Friday, August 31, 2012

Satirical picture doesn't make rest of blog post mere puffery/opinion

ThermoLife Intern., LLC v. Gaspari Nutrition, Inc., 2012 WL 3744715 (D. Ariz.)

Previously.  ThermoLife and Gaspari, competing suppliers of dietary supplements, accused each other of false advertising and unfair competition.  In counterclaims, Gaspari alleged that ThermoLife disparaged its products with statements on ThermoLife’s website and on third-party websites that Gaspari products were mislabeled, underdosed, spiked, poorly formulated, and pixidusted, and also made disparaging statements about Rich Gaspari, Gaspari's president.
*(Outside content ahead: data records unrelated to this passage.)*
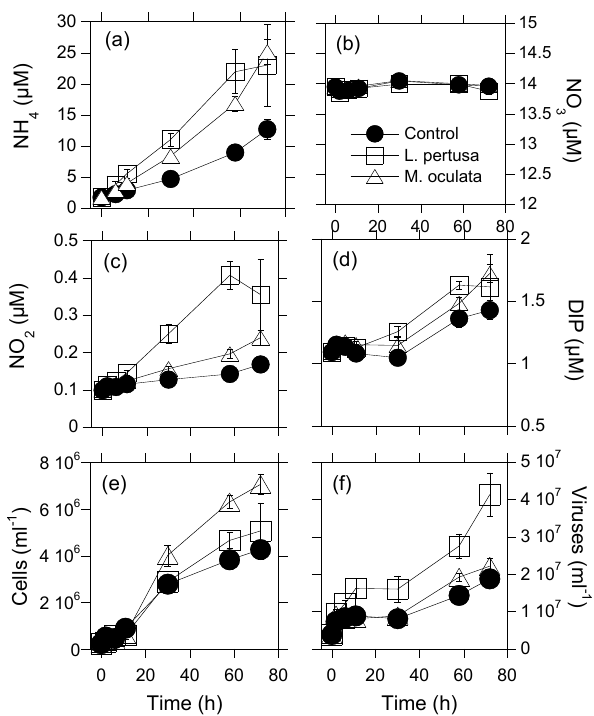
Fig. 2. Dynamics of ammonium, nitrate, nitrite and DIP concen- trations, and prokaryotic and viral abundance in experiment NSW2. Note that DIN shows the same trend as ammonium. Data are given as averages ± SE of 3 replicates. When error bars are not visible, they are within the width of the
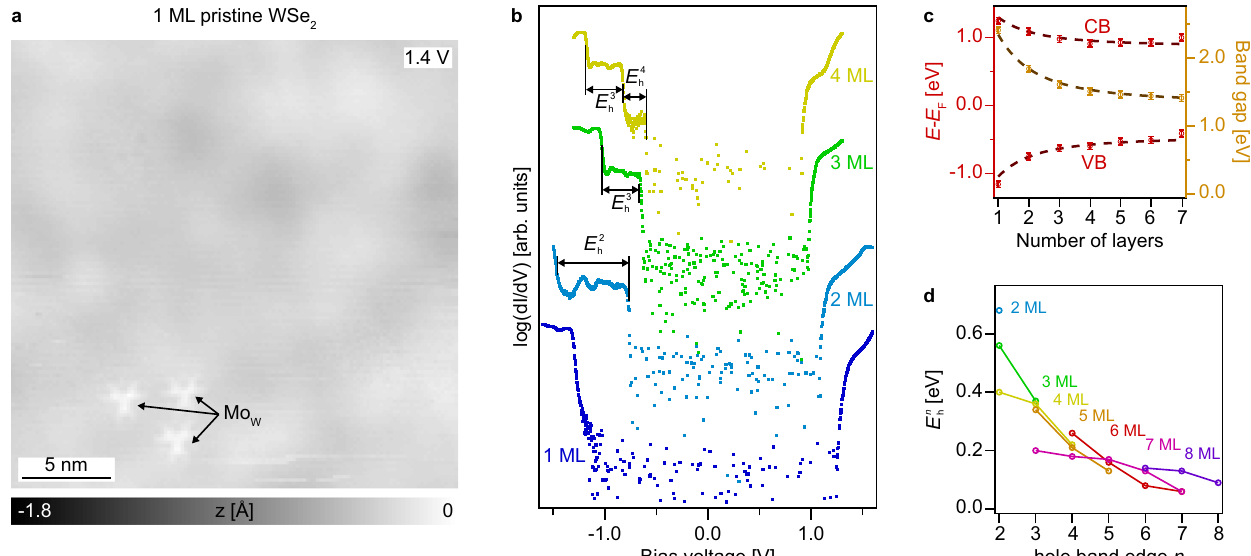
Fig. 2 Layer-dependent electronic properties of undoped WSe 2 . a STM image of undoped monolayer WSe 2 at V B = 1.4 V. b Layer dependent STS signal of undoped WSe 2 . c The experimentally determined conduction band edge, valence band edge, and band gap of undoped WSe 2 as a function of layer count (markers). The experimental data in ( c ) is fi tted with the tight binding model presented in the text (dashed lines). d The energy of each plateau identi fi ed in the STS of undoped WSe 2 plotted versus the corresponding number of hole band edge n in the quantum well model.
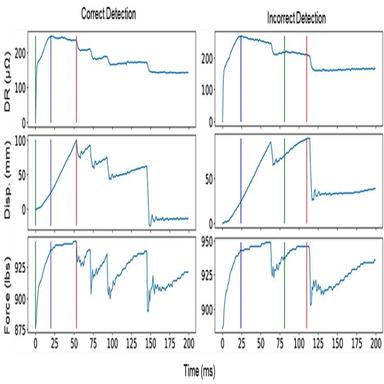
Phase transition detection of expulsed weld with no IDL.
The court found that, even under Rule 9(b), Gaspari had sufficiently alleged specific falsity as to the statements on ThermoLife’s own website, e.g., that ThermoLife falsely claimed that Gaspari’s products didn’t contain effective doses.
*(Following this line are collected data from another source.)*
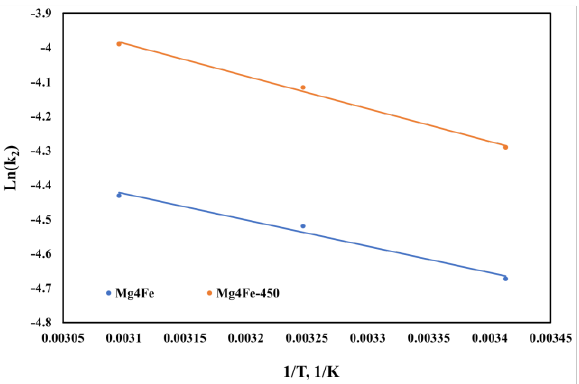
Figure 9. Arrhenius plot of MoO 42 − adsorption onto the studied materials. Table 5. Thermodynamic parameters for Mo(VI) adsorption onto Mg 4 Fe and Mg 4 Fe-450.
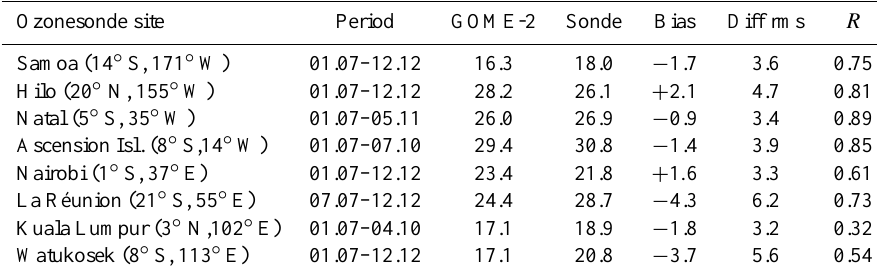
Table 1. Statistical comparison between GOME-2 and ozonesonde TOCs based on monthly ensemble averages for eight SHADOZ sites. Included for each site are the measurement period, the mean TOC from GOME-2 and the ozonesondes, the bias and rms difference between the two, and the correlation coefficient R . The ozone column values are in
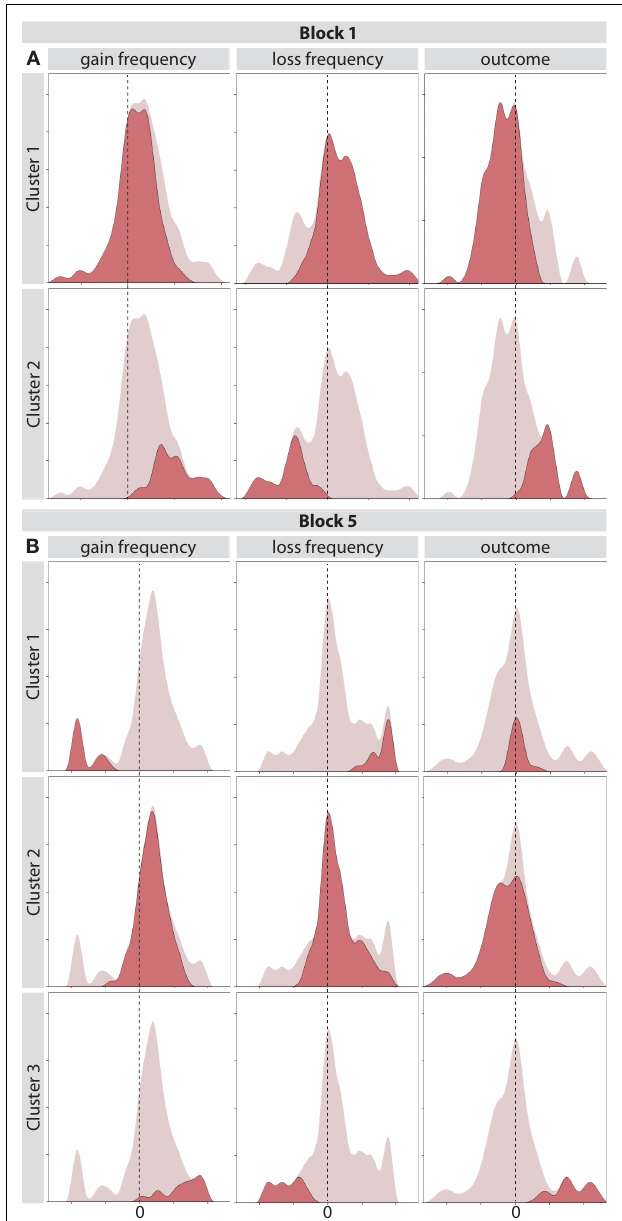
FIGURE 4 | (A) Distribution of weight values for clusters obtained with a two-step clustering algorithm on block one of the IGT. Columns correspond to the three task features and rows correspond to different clusters. (B) Distribution of weight values for clusters obtained with a two-step clustering algorithm on the last block of the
Mostly, ThermoLife argued that its blog post on a third party site wasn’t actionable.  The court disagreed.  The statement that Gaspari’s products were “poorly formulated and pixidusted” was within the scope of the Lanham Act, and wasn’t mere puffery.  “[T]he statements reflect a relatively straightforward, if subjective, report of the Court's order related on a previous motion to dismiss.”  The court thought that the picture and the headline “Things look bleak for Gaspari Nutrition after Federal Judge allows all ThermoLife[’]s claims against [Gaspari] for selling steroids as supplements to move forward” could possibly be considered satire, but the article itself couldn’t be understood that way.  The picture, which seems less satirical than barely comprehensible to me:

The unfair competition claim also survived, except that Gaspari’s general allegations of “use of illegal means” were insufficient.